Nevertheless, as no parallel processing is possible for a single blockchain, this puts some hard limits on the maximum throughput reachable.
Error Handling¶
The elastic-blockchain-proxy implements an optional retry strategy to handle communication errors with Elasticsearch; when enabled (see the Configuration section), whenever an error is returned by Elasticsearch, the elastic-blockchain-proxy will retry for a fixed amount of times to resubmit the same signed_logs to Elasticsearch.
This strategy permits to deal, for example, with temporary networking issues without forcing Logstash to resubmit the logs for a new from-scratch processing.
Nevertheless, while this can be useful in dealing with a large set of use cases, it should also be used very carefully. In fact, due to the completely sequential nature of the blockchain processing, a too high number of retries could lead to an ever growing queue of logs waiting to be processed while the elastic-blockchain-proxy is busy with processing over and over again the same failed logs.
In conclusion, whether it is better to let elastic-blockchain-proxy fail fast or retry more times is a decision that needs a careful, case-by-case analysis.
Agents¶
The Elastic Beat feature¶
A Beat is a small, self-contained agent installed on devices within an infrastructure (mostly servers and workstations) that acts as a client to send data to a centralised server where they are processed in a suitable way.
Beats are part of the Elastic Stack; they gather data and can send them to either Logstash or Elasticsearch and visualised on a Kibana dashboard.
There are different types of Beat agents available, each tailored for a different type of data. NetEye currently uses the Filebeat NetFlow Module for internal use. Additional information about the Beat feature can be found in the official documentation.
NetEye can receive data from Beats installed on monitored hosts (i.e., on the clients). The remainder of this section shows first how NetEye is configured to receive data from Beats, i.e., as a receiving point for data sent by Beats, then explains how to install and configure Beats on clients, using SSL certificates to protect the communication.
Overview of NetEye’s Beat infrastructure setup¶
Beats are part of the SIEM module, which is an additional module, that can be installed following the directions in the Feature Modules Installation section if you have the subscription.
Warning
Beats are intended as a replacement for Safed, even if they can coexist. However, since both Beat and Safed might process the same data, they would double the time and resources required, therefore it is suggested to activate only one of them.
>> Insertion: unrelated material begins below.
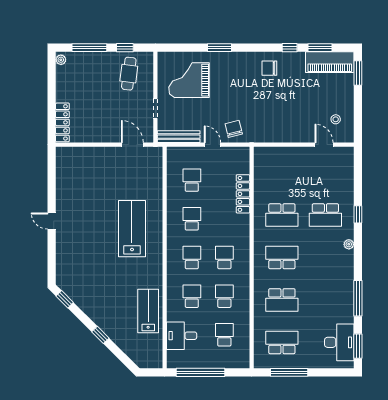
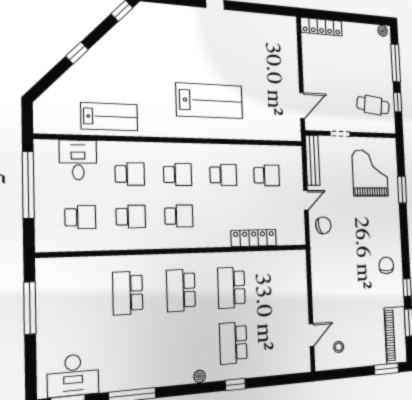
window: (219, 48) -> (402, 190), moved
school desk: (282, 257) -> (181, 290), turned 180
school desk: (282, 342) -> (71, 296), removed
The NetEye implementation allows Logstash to listen to incoming data on a secured TCP port (5044). Logstash then sends data into two flows:
to a file on disk, in the /neteye/shared/rsyslog/data folder, with the following name:
%{[agent][hostname]}/%{+YYYY}/%{+MM}/%{+dd}/[LS]%{[host][hostname]}.log
. The format of the file is the same used forsafed
files. This file is encrypted and its integrity validated, like it happens for Safed, and written to disk to preserve its inalterability.to Elastic, to be displayed into preconfigured Kibana dashboards.
Communication is SSL protected, and certificates need to be installed on clients together with the agents, see next section for more information.
Note
When the module is installed there is no data flow until agents are installed on the clients to be monitored. Indeed, deployment on NetEye consists only of the set up of the listening infrastructure.
The Beat feature is currently a CLI-only feature: no GUI is available and the configuration should be done by editing configuration files.